Civil liberty concerns are being raised across the pond as Britain’s largest police force was revealed to be operating a surveillance system which masks itself as a fake phone network. The surveillance technology has the ability to track cell phones, gather data and even remotely shut off devices.
London’s Metropolitan Police has been doing business with a Leeds-based company called Datong plc, according to the Guardian. Datong was publicly listed in 2005 and does business with close to 40 countries including South America and the Middle East.The 37-year old company designs products which aid military, law enforcement and security agencies gather intelligence and anticipate threat. They have contracts with US government agencies such as the Secret Service, Bureau of Immigration as well as the Ministry of Defense.
Datong demonstrated its products in London recently, showing that its devices could intercept SMS messages by masking as a false network. The transceiver which the Met has procured is roughly the size of a suitcase and can be placed in a vehicle operated remotely. Classified as “Listed X”, the device emits a signal that forces hundreds of cell phones each minute to release unique identity codes allowing user movement to be tracked. Datong’s systems also have the ability to send out a denial of service, which the company says can be used to cut off trigger’s to explosive devices.
By UK law covert surveillance is regulated by Ripa, an act that states warrants must be authorized and be proportionate and necessary; only in the interests of national security, serious crimes or economic stability is covert surveillance allowed.

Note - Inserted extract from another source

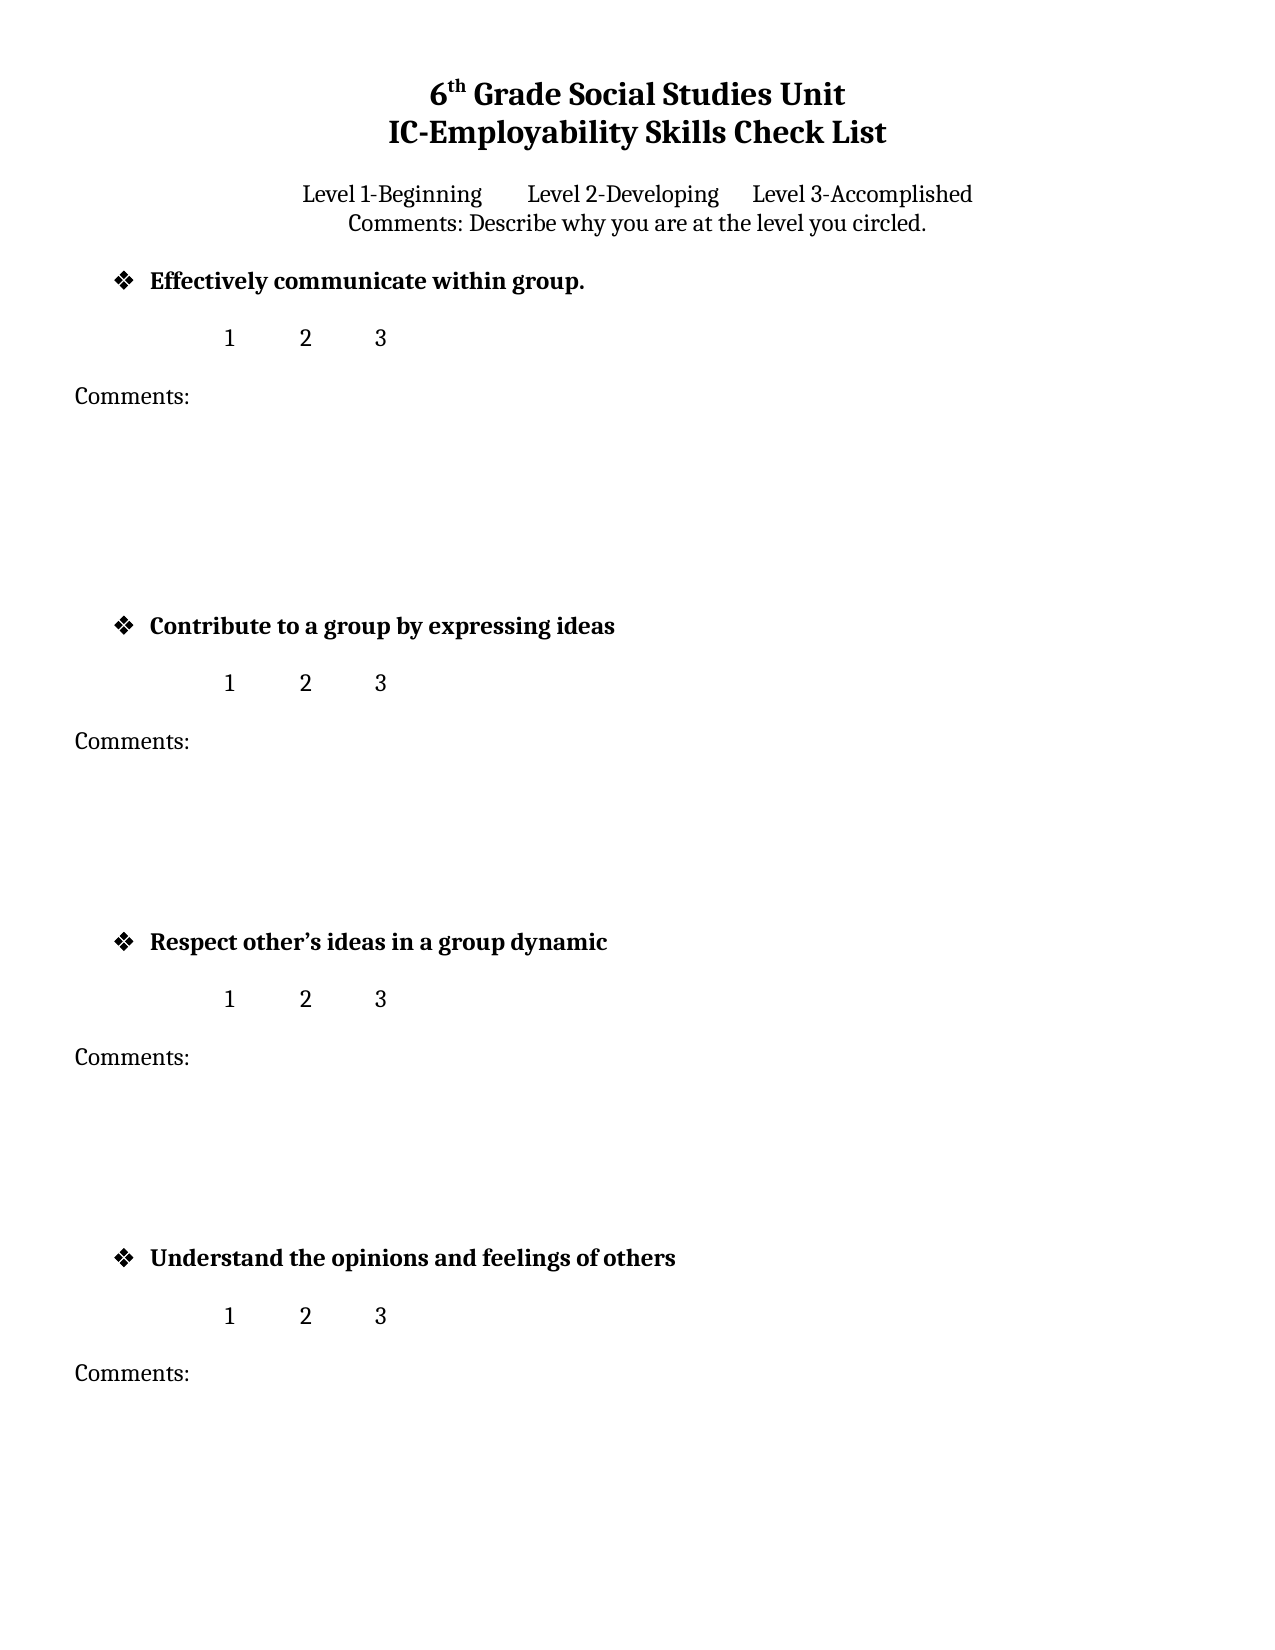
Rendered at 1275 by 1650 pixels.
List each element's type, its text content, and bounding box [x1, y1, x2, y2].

The controversy that has arisen stems from whether this device’s intrusion is proportionate. Barrister Jonathan Lennon, a Ripa specialist, said, “there needs to be clarification on whether interception of multiple people’s communications—when you can’t even necessarily identify who the people are—is compliant with the act.”
The Metropolitan Police Force has refused to comment on how the Datong tech is being used; the Met has also declined to say whether the surveillance equipment will be used during large protests or demonstrations.